Omniprésente dès qu’il s’agit de justifier la riposte graduée et l’action de l’Hadopi, la comparaison avec les radars automatiques mis en place pour la sécurité routière est idiote. Mal sentie sur le fond, elle devrait aussi et surtout plaider sur le plan technique et juridique contre la collecte des adresses IP par la société TMG mandatée par les ayants droit sans le moindre contrôle extérieur.

On ne compte plus le nombre de fois où la comparaison de la riposte graduée avec les radars routiers a été faite tout au long des débats sur la loi Hadopi, et dans son service après-vente. Elle sert tantôt à légitimer le principe-même de la lutte contre le piratage, en voulant convaincre que le comportement des internautes pirates changera comme celui des automobilistes a changé avec les campagnes de sécurité routière. Tantôt à légitimer sa conception technique et juridique, en comparant les PV traités par l’Hadopi à ceux dressés d’après les photos des radars automatiques qui bordent les routes de France. Dans les deux cas, la comparaison est mauvaise.

Tout d’abord sur la prise de conscience des internautes de l’importance de protéger la propriété intellectuelle, comme les conducteurs ont pris conscience hier de l’importance d’obéir aux limitations de vitesse, il y a une erreur fondamentale de jugement. Les automobilistes n’ont pas ralenti uniquement pour éviter les amendes et pertes de points, ou même pour éviter de faire des morts sur la route, mais aussi parce qu’ils ont pris conscience que leur propre intégrité corporelle était en jeu. La peur du gendarme est apparue, même avec difficulté, légitime. Avec le partage des œuvres, même si certains soutiennent que le piratage tue, il n’y a pas de conscience d’un danger corporel, ni pour les autres ni pour soi. Le seul danger reconnu est éventuellement économique, mais pas culturel. La culture a précédé le droit d’auteur, et lui succèdera. Il y a à différents niveaux de conscience l’idée que l’économie doit se mettre au service de la culture et non l’inverse, et que c’est donc à l’économie d’évoluer pour s’adapter aux pratiques culturelles de partage des œuvres. La tendance de fond qui va vers la libéralisation du partage n’est pas prête de s’arrêter, parce qu’elle n’a rien d’illégitime qui met en danger l’intégrité des hommes.

Ensuite sur le plan technique et juridique, la comparaison est elle aussi à courte vue, comme l’a démontré encore aujourd’hui la publication du rapport de la CNIL sur l’autorisation de collecte des adresses IP. Là encore, c’est un problème de légitimité.

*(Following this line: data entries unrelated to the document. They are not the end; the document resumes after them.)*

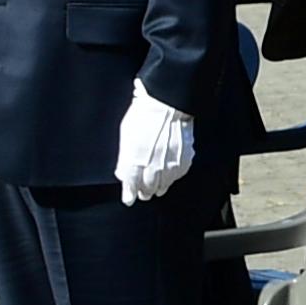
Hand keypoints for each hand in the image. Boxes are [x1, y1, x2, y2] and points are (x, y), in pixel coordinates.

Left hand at [116, 88, 196, 205]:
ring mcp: (170, 164)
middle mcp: (153, 166)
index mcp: (135, 160)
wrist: (168, 105)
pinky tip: (167, 172)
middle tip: (142, 191)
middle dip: (143, 191)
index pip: (132, 186)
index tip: (128, 199)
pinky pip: (176, 176)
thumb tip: (122, 174)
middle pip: (148, 189)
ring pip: (163, 186)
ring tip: (154, 186)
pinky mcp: (183, 161)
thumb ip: (124, 158)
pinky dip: (170, 177)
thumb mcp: (126, 136)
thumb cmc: (143, 117)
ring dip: (157, 187)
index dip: (129, 194)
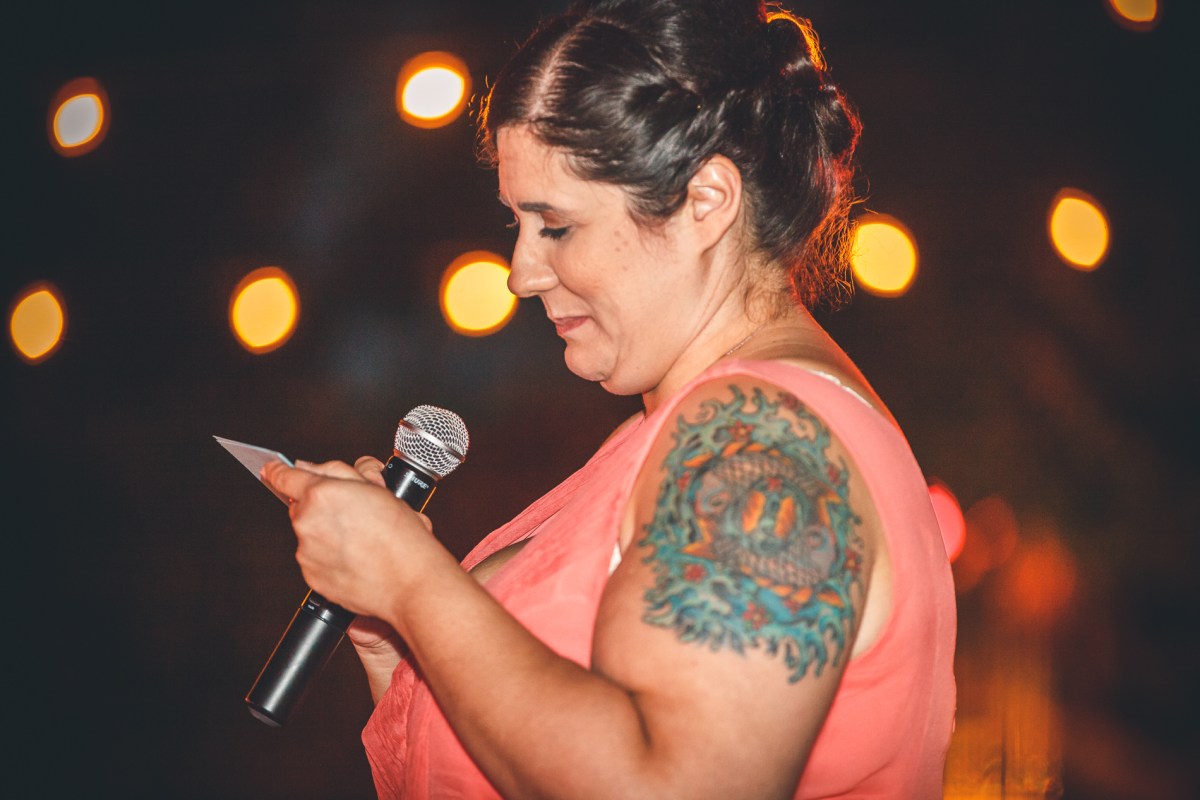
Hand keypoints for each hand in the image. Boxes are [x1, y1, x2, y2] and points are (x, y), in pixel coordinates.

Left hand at [260, 457, 442, 624]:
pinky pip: (315, 559)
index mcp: (321, 494)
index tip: (273, 468)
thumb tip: (310, 467)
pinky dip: (330, 557)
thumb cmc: (401, 536)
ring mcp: (307, 552)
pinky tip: (356, 558)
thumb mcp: (378, 487)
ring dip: (327, 532)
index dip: (278, 470)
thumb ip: (337, 471)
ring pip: (309, 533)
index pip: (284, 476)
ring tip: (361, 540)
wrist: (409, 581)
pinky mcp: (312, 577)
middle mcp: (307, 522)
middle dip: (321, 506)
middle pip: (301, 505)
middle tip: (355, 512)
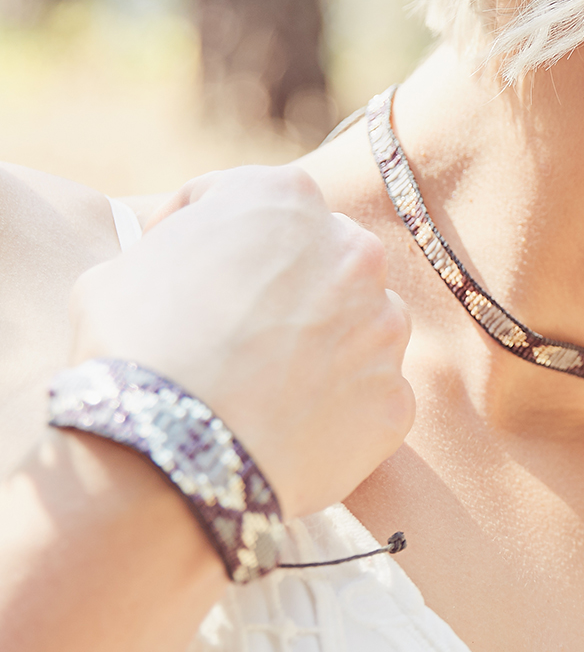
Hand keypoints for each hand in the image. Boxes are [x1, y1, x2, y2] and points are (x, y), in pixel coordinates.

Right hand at [68, 165, 413, 515]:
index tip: (183, 274)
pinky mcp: (395, 396)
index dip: (208, 236)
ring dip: (325, 345)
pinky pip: (370, 397)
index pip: (250, 201)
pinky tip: (289, 431)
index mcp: (285, 197)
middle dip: (286, 288)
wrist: (169, 453)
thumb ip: (173, 252)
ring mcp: (384, 325)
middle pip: (322, 259)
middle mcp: (353, 249)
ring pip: (361, 325)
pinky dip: (339, 411)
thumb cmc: (133, 351)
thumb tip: (180, 268)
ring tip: (266, 388)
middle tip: (235, 335)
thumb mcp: (119, 271)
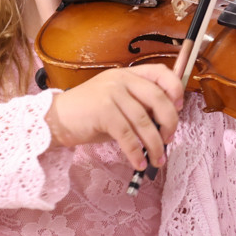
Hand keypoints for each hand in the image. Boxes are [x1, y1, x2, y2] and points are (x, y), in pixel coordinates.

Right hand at [45, 65, 183, 171]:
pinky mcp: (103, 112)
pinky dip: (136, 152)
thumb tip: (166, 124)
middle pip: (158, 98)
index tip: (179, 108)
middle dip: (170, 122)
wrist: (55, 119)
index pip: (161, 72)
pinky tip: (139, 163)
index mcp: (127, 74)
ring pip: (144, 121)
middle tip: (170, 139)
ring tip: (157, 160)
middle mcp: (121, 79)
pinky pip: (128, 136)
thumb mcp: (117, 103)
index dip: (175, 89)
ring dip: (155, 145)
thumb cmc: (89, 115)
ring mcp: (111, 94)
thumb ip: (139, 106)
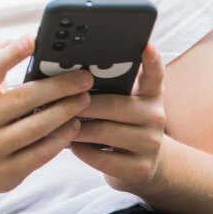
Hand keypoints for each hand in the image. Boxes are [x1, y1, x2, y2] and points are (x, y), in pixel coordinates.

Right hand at [0, 36, 93, 201]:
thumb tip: (14, 39)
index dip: (10, 54)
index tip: (32, 41)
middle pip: (24, 97)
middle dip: (59, 86)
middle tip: (84, 78)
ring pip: (37, 127)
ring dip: (65, 111)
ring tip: (85, 99)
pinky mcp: (9, 170)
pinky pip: (41, 153)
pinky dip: (62, 138)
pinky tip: (75, 126)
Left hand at [68, 44, 166, 191]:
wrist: (145, 165)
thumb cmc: (122, 126)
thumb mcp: (125, 103)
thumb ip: (110, 87)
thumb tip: (70, 73)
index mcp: (151, 94)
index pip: (155, 74)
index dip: (152, 59)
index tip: (146, 45)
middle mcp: (156, 116)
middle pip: (114, 105)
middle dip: (81, 103)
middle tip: (56, 99)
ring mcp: (151, 144)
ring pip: (105, 131)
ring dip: (76, 127)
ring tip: (56, 121)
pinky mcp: (140, 168)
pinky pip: (103, 158)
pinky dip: (82, 150)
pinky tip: (70, 144)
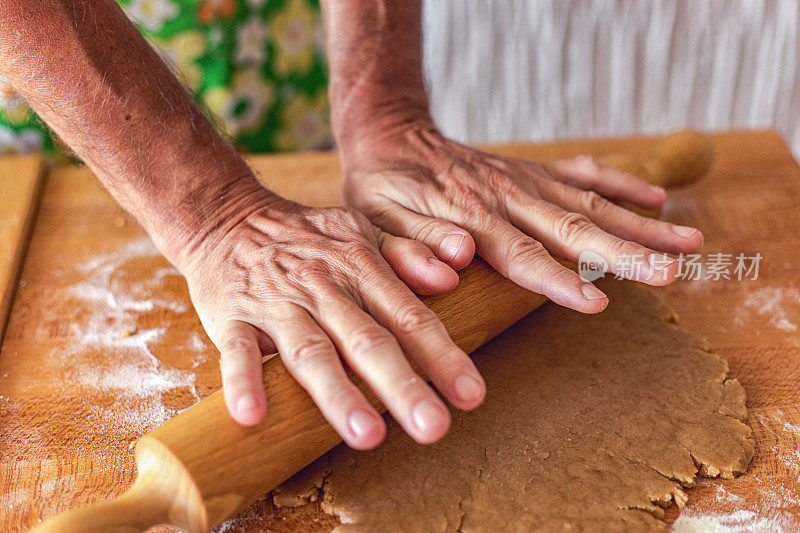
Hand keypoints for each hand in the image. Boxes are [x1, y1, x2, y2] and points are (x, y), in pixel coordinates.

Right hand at [178, 186, 485, 448]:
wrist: (228, 218)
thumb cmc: (307, 237)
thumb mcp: (361, 231)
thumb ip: (407, 254)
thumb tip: (451, 278)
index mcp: (360, 268)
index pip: (409, 316)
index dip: (442, 355)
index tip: (472, 395)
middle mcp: (323, 288)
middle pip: (367, 340)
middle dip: (402, 385)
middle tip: (433, 428)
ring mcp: (276, 304)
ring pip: (310, 350)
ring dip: (338, 393)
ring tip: (367, 435)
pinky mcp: (231, 317)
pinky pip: (236, 351)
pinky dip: (244, 381)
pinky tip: (252, 416)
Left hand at [340, 122, 703, 311]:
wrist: (390, 137)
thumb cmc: (381, 190)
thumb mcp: (379, 222)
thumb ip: (416, 244)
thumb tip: (458, 263)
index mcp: (471, 217)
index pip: (521, 255)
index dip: (558, 279)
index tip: (597, 300)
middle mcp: (507, 197)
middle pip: (573, 229)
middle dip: (624, 254)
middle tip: (672, 274)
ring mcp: (525, 181)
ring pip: (591, 203)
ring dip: (640, 225)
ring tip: (690, 244)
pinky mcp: (532, 170)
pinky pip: (582, 173)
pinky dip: (621, 183)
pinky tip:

Un contrôle automatisé n’est accepté par la société civile et a fortiori par les tribunaux que si la fiabilité du procédé employé est reconnue, et vérifiée. Dans le cas des radars sur la route, tous doivent être homologués et subir un contrôle chaque année. En France, c’est par exemple la société SGS Qualitest Industrie qui contrôle les radars automatisés fabriqués par Sagem. Cinq organismes sont ainsi habilités par arrêté à procéder au contrôle, en l’absence duquel le PV peut être valablement contesté. Toute une série d’indications précises formulées sur le PV (point kilométrique, sens de contrôle, vitesse mesurée, type de véhicule, etc.) offrent par ailleurs le moyen pour le justiciable d’apporter des preuves contraires s’il se sait innocent.

Or avec l’Hadopi, il n’y a pas de contrôle. Comme l’indique la CNIL elle-même, qui de manière incompréhensible n’a pas jugé cet élément bloquant, « la Hadopi se limitera à accepter ou refuser les constats transmis (par les ayants droit), sans possibilité de les vérifier« , alors que « les seules procédures d’audit prévues sur le système de TMG sont des audits internes trimestriels« . Le contrôle n’est pas lui-même contrôlé, comme c’est exigé pour les radars routiers.

Par ailleurs même si le PV transmis par l’Hadopi à l’abonné est précis, avec l’adresse IP, le type d’œuvre partagée, le réseau P2P utilisé, etc., bien en peine sera l’abonné d’apporter la moindre preuve contraire. On peut prouver que l’on n’a pu avoir grillé un feu rouge à Marseille alors que l’on a été vu en réunion le même jour par 20 salariés à Caen, ou que le véhicule en infraction est une camionnette rouge alors que l’on a un coupé gris. Mais comment l’abonné qui reçoit son PV de l’Hadopi peut-il démontrer qu’il n’a pas téléchargé le dernier Johnny Hallyday sur eMule ? La preuve contraire est matériellement impossible à apporter, sauf très rares exceptions. Cette spécificité fait que le contrôle, exigé pour les radars routiers, devrait être plus sévère encore pour TMG et les ayants droit.

Et pourtant, il est tout simplement inexistant.

Ce qui est tout simplement scandaleux.